Each line below that contains the word "changes" must be copied.

:: Data for review ::

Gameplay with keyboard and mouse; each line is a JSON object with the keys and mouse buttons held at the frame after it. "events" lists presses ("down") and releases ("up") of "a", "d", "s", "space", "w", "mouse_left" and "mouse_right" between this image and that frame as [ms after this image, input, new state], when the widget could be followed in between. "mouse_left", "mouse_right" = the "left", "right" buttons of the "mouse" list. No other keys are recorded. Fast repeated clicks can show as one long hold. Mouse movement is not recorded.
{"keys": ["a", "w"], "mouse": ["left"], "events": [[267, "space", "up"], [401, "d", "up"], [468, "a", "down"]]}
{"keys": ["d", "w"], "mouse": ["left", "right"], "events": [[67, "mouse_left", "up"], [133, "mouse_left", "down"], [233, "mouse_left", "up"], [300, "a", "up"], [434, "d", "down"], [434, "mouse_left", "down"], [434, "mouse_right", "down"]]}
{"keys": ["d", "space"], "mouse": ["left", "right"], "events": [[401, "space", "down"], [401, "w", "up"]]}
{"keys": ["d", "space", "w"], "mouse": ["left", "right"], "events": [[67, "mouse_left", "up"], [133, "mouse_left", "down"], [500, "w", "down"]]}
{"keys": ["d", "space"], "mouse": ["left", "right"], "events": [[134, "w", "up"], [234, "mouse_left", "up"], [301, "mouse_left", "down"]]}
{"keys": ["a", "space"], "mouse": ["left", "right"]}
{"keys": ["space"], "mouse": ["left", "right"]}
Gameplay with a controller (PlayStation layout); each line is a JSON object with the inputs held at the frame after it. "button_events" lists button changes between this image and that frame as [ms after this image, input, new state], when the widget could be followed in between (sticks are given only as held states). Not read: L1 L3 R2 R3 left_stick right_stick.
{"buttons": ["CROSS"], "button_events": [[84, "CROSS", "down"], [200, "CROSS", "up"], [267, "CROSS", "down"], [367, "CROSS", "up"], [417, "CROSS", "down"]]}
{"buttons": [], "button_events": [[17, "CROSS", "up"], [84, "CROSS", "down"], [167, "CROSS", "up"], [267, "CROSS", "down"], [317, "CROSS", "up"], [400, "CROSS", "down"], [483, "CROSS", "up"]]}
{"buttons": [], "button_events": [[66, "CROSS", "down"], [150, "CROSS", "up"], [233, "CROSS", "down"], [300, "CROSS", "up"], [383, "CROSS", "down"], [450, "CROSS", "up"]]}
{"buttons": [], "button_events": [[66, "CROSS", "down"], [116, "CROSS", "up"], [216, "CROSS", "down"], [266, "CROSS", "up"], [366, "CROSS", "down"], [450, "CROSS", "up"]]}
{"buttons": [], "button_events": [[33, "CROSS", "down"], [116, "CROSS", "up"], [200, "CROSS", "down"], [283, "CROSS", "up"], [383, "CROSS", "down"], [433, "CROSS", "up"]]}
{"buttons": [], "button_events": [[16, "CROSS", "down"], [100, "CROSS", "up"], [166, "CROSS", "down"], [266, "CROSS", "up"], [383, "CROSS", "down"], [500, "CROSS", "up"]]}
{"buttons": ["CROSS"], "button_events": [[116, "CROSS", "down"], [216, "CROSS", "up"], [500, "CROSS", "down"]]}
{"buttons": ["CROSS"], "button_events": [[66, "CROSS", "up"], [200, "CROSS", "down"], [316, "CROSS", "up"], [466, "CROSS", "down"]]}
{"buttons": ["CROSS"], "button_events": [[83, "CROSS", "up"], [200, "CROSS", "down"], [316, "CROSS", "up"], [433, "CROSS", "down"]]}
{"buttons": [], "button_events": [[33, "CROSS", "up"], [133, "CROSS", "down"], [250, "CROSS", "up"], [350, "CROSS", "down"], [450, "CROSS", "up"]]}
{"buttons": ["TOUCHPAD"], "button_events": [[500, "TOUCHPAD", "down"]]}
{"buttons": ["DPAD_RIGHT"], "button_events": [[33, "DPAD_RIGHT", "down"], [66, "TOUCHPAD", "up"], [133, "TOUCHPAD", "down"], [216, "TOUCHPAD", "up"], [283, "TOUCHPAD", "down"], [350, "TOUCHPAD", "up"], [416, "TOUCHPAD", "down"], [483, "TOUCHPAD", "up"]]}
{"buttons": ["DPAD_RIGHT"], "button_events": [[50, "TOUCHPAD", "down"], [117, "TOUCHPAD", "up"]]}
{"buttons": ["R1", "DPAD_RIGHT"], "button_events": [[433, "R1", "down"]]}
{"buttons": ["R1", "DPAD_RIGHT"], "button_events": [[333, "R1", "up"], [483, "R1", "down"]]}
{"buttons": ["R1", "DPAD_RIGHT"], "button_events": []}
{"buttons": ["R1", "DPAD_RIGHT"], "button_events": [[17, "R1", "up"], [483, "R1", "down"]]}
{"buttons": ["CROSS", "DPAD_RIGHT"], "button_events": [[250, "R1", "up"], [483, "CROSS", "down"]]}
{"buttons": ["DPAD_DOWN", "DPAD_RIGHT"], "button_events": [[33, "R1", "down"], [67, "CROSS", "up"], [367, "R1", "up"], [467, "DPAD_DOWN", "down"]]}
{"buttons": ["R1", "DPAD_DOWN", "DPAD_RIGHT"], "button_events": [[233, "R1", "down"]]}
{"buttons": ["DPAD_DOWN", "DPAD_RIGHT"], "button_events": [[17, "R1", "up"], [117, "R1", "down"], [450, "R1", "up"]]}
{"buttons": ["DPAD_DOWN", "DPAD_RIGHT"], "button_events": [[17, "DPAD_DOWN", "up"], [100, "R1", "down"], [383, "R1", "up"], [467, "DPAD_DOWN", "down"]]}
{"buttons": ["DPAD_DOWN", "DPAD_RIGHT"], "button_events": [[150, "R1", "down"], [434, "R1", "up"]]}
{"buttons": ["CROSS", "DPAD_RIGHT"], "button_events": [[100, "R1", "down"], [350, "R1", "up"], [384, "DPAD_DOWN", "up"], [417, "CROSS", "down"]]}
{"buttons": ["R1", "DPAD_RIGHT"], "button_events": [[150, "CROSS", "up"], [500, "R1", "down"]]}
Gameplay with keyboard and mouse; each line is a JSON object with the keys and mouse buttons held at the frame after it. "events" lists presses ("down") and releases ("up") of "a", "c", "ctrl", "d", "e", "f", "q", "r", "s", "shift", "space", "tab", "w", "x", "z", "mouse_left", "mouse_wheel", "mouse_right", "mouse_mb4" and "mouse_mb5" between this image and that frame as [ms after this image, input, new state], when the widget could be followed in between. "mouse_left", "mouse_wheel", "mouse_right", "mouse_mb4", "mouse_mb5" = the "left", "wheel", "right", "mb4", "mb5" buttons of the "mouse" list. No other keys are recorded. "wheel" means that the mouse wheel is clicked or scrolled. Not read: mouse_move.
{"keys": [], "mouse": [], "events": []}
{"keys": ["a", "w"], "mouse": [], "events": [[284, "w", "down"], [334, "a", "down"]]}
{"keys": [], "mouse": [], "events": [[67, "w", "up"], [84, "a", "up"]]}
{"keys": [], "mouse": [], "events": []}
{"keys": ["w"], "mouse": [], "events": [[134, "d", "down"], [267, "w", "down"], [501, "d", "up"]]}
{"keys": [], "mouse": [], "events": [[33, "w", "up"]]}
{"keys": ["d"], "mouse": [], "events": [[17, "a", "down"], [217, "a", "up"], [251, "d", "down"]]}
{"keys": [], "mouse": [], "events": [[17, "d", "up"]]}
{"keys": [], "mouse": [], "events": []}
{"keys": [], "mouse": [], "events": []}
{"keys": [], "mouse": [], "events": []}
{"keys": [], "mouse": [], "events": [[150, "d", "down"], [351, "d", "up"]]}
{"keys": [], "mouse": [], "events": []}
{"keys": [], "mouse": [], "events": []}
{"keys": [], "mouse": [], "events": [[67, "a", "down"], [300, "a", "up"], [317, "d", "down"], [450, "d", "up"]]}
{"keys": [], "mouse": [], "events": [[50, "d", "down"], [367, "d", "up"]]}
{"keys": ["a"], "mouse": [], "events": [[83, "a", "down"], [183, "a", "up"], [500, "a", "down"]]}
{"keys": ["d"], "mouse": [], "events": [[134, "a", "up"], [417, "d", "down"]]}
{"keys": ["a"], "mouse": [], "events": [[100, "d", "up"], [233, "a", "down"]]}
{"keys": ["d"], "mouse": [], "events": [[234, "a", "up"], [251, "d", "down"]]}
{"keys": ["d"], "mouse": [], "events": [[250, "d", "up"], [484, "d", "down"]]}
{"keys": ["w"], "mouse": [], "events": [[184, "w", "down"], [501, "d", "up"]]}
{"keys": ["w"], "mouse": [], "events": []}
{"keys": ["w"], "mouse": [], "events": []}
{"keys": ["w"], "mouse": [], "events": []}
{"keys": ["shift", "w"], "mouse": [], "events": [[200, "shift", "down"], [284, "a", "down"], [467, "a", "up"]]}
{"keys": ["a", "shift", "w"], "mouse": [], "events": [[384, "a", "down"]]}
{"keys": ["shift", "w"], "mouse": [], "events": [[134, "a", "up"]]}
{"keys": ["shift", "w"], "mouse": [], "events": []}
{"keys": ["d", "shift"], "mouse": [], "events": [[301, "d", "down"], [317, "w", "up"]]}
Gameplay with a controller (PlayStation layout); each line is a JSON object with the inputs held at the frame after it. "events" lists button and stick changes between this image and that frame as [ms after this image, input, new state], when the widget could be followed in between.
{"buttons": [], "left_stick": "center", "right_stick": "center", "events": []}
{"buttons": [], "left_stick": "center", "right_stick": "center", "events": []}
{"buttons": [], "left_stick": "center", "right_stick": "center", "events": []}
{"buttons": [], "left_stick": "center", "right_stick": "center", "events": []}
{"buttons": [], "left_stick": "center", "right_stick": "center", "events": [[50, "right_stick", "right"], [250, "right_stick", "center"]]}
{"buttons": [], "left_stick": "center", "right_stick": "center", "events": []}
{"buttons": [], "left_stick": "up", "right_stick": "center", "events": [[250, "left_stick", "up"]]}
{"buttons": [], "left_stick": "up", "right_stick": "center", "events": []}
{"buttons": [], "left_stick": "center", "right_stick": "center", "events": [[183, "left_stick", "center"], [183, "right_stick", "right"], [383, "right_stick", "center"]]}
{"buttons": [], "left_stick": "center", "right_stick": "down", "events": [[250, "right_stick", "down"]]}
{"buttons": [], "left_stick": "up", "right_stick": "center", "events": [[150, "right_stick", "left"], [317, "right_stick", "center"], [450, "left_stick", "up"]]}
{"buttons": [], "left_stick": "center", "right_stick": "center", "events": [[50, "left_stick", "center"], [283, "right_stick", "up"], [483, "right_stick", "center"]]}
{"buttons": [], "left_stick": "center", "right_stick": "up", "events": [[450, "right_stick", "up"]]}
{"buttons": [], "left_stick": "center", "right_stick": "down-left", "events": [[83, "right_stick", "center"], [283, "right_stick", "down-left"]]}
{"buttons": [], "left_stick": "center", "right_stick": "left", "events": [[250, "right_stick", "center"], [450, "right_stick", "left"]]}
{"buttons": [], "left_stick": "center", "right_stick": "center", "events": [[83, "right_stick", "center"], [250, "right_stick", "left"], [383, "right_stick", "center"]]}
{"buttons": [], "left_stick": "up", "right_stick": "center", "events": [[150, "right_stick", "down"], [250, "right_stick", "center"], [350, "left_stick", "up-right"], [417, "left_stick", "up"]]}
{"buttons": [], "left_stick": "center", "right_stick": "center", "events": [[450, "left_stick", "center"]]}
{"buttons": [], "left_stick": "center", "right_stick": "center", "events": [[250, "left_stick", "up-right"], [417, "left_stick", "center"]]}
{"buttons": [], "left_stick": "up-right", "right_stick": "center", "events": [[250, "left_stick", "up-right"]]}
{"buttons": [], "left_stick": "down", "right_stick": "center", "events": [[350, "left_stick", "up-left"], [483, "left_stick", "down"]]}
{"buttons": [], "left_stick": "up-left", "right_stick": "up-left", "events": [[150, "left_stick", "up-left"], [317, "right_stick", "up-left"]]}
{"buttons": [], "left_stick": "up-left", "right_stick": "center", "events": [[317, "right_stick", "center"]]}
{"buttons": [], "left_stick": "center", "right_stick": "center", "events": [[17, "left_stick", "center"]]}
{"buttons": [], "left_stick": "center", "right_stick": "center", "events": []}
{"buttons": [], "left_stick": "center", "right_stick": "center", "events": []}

:::

» Completed exercise:
Gameplay with a controller (PlayStation layout); each line is a JSON object with the inputs held at the frame after it. "button_events" lists button changes between this image and that frame as [ms after this image, input, new state], when the widget could be followed in between (sticks are given only as held states). Not read: L1 L3 R2 R3 left_stick right_stick.
Gameplay with a controller (PlayStation layout); each line is a JSON object with the inputs held at the frame after it. "events" lists button and stick changes between this image and that frame as [ms after this image, input, new state], when the widget could be followed in between.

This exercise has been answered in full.